My heart and thoughts are full almost every moment with the terrible reality of our country's condition. We have learned so long to look upon the convulsions of European States as things wholly impossible here, that the people are slow in coming to the belief that there may be any breaking up of our institutions, but stern, awful certainty is fastening upon the hearts of men. I do not see any way, outside a miracle of God, which can avoid civil war with all its attendant horrors. Peaceable dissolution is utterly impossible. Indeed, I cannot say that I would wish it possible. To make the concessions demanded by the South would be hypocritical and sinful; they would neither be obeyed nor respected. I am inclined to believe that the sin of slavery is one of which it may be said that without the shedding of blood there is no remission. All that is left us as a State, or say as a company of Northern States, is to arm and prepare to defend ourselves and the Federal Government. I believe the doom of slavery is drawing near. Let war come, and the slaves will get the vague notion that it is waged for them, and a magazine will be lighted whose explosion will shake the whole fabric of slavery. Even if all this happen, I cannot yet abandon the belief that the government will rule this continent, and its people be one people.

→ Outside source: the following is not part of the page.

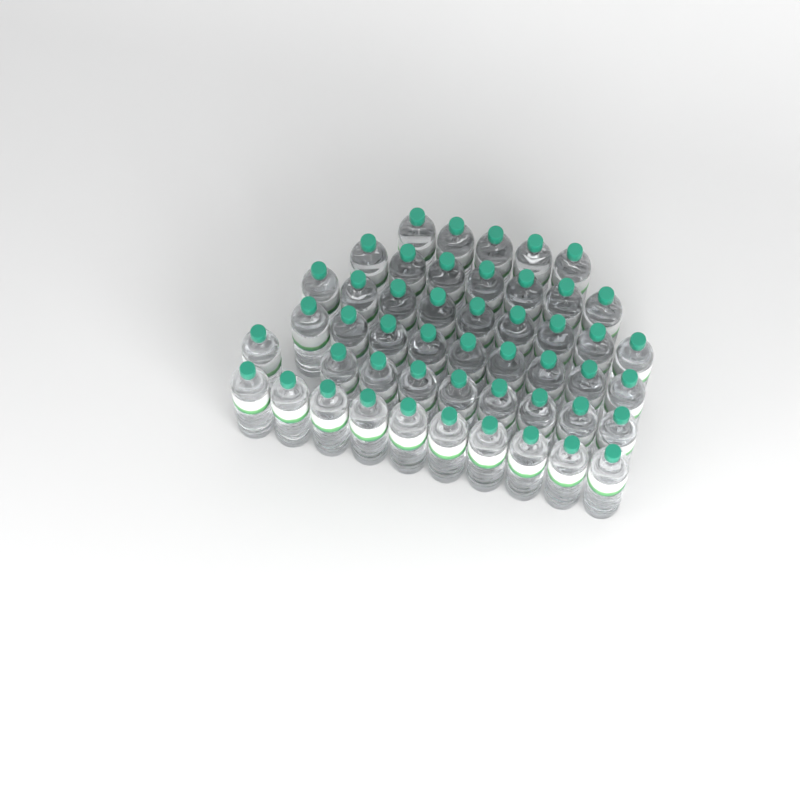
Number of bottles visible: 49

Meantime, what will be the influence of the times on individuals? Your question is very interesting and suggestive. The doubt that hangs over the whole issue bears touching also. It may be the duty of our young men to join the army, or they may be drafted without their own consent. If neither of these things happen, there will be a period when old men and young will be electrified by the spirit of the times, and one result will be to make every individuality more marked and their opinions more decisive. I believe the times will be even more favorable than calm ones for the formation of strong and forcible characters.

Just at this time (have you observed the fact?) we have no man who has power to ride upon the storm and direct it. The hour has come, but not the man. The crisis will make many such. But I do not love to speculate on so painful a theme.  *  *  *  I am chosen to respond to a toast on the Union at the State Printers' Festival here next Thursday evening. It is a sad and difficult theme at this time.